Principle Components Analysis for Cluster Analysis

This work was performed as part of the 2020 Spring semester, Machine Learning module (934G5) at the University of Sussex. The assignment was programmed in MATLAB, the full report can be downloaded from here: pdf

In this work, as task was given to classify "memorable" and "non-memorable" images. The dataset itself was in the form of abstract, numerical representations of the images; namely activation values from the AlexNet convolutional neural network, and GIST descriptors. In essence, the dataset was nothing more than incomprehensible numbers, to a human. As a such, I first started from trying to understand the nature of the data I am dealt with.

The approach I took was to perform principle components analysis (PCA), to reduce the dimensions of the data from 4096 dimensions to three.

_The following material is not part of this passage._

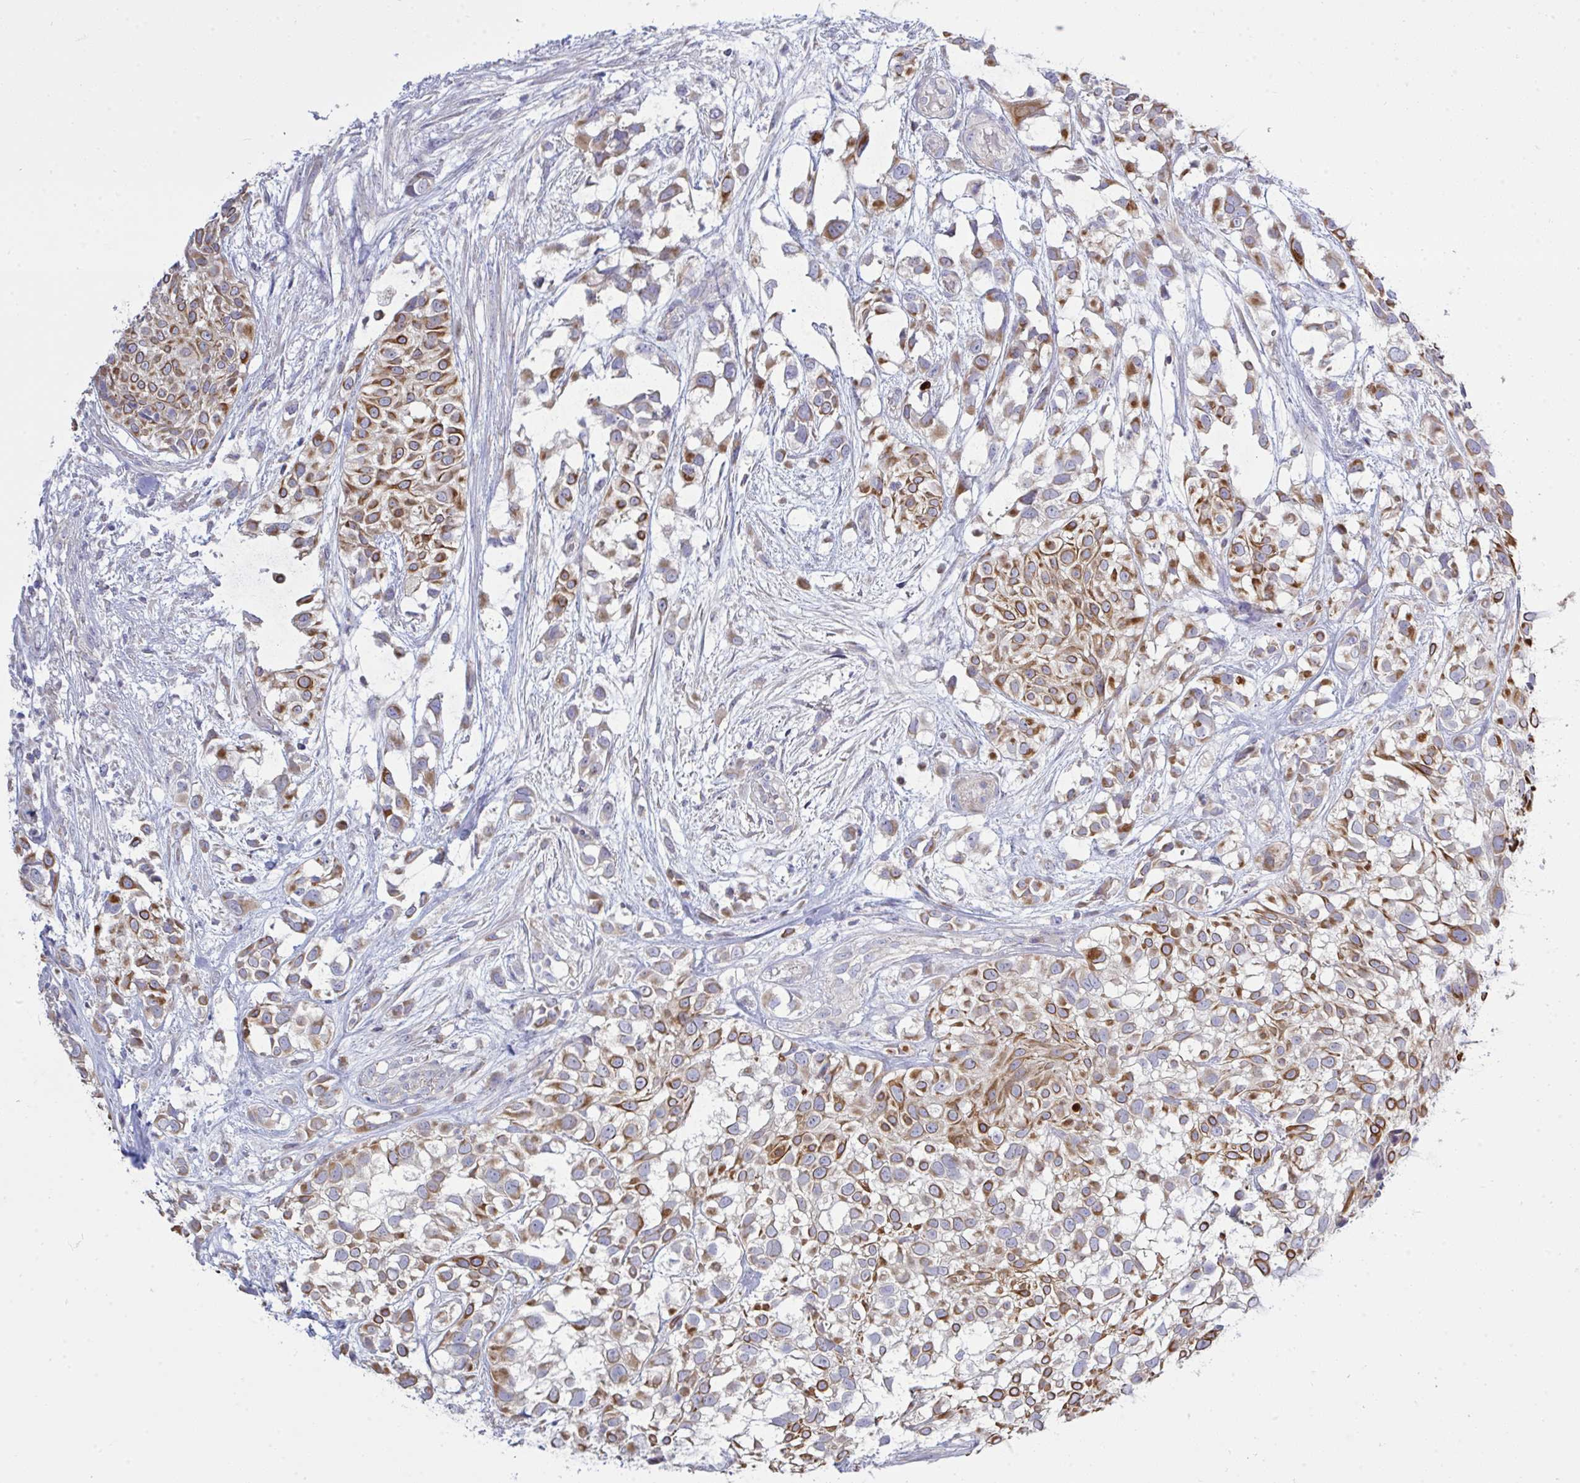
{"staining": {"intensity": "moderate", "quantity": ">75%", "location": "cytoplasmic/membranous"}, "tissue": "urothelial cancer", "cell_type": "Tumor cells", "image_type": "cancer", "snomed": [{"axis": "morphology", "description": "Urothelial carcinoma, High grade"}, {"axis": "topography", "description": "Urinary bladder"}], "caption": "Immunohistochemical staining of human urothelial cancer shows medium levels of moderate cytoplasmic/membranous positivity in about >75% of tumor cells.", "gene": "NDUFA7", "patient": {"sex": "male", "age": 56}}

The resulting projection showed underlying clustering patterns:

ml pca — Visualization of the dataset, after performing PCA. Red represents positive training data, Blue represents negative training data. While Green represents the testing (unlabelled) data. The clusterings demonstrates that the training data is not representative of the testing data.

It is quite clear that the training labels (red/blue) are poorly separated, and only overlaps with part of the testing data (green). Additionally, the GIST descriptors were shown to be a poor indicator of classes. Interestingly, there seems to be two major clusters within the testing data. I attempted clustering and classification based on this information.

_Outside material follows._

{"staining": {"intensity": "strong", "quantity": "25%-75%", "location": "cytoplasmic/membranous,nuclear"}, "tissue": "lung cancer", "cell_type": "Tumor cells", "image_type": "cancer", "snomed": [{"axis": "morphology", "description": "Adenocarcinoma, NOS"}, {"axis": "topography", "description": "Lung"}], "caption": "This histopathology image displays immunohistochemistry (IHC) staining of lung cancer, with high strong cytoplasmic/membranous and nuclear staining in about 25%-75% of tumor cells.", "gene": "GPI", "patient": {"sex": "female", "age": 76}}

ml pca ica — Classification of the testing data with K-Means clustering of the PCA data. Labels were chosen based on prior information about expected label ratios. ICA suggests the dataset is separated by their angles in higher dimensions.

I used simple K-Means clustering on the PCA-projected data, which separated the data into two clusters. Based on prior informations about the expected ratio of true labels (there are less memorable images in the test set), I was able to infer the correct labels for each cluster based on the relative cluster size.

Because the two clusters in the left figure looked like slanted Gaussians, overlapping each other, I thought the angle of the vectors might be a useful metric to classify by. Using independent components analysis (ICA), I was able to confirm this suspicion, and labels clustered based on PCA largely matched with labels clustered based on ICA.

Based on these findings, I decided to use a Gaussian Mixture Model, as it is a form of clustering which takes into account the angle of the vectors. This model scored 80.7% accuracy in the in-class competition, the top 91st percentile of all submissions. This was quite impressive considering it is an entirely unsupervised approach, requiring very limited compute to train as compared to other top approaches, such as SVMs and linear regression.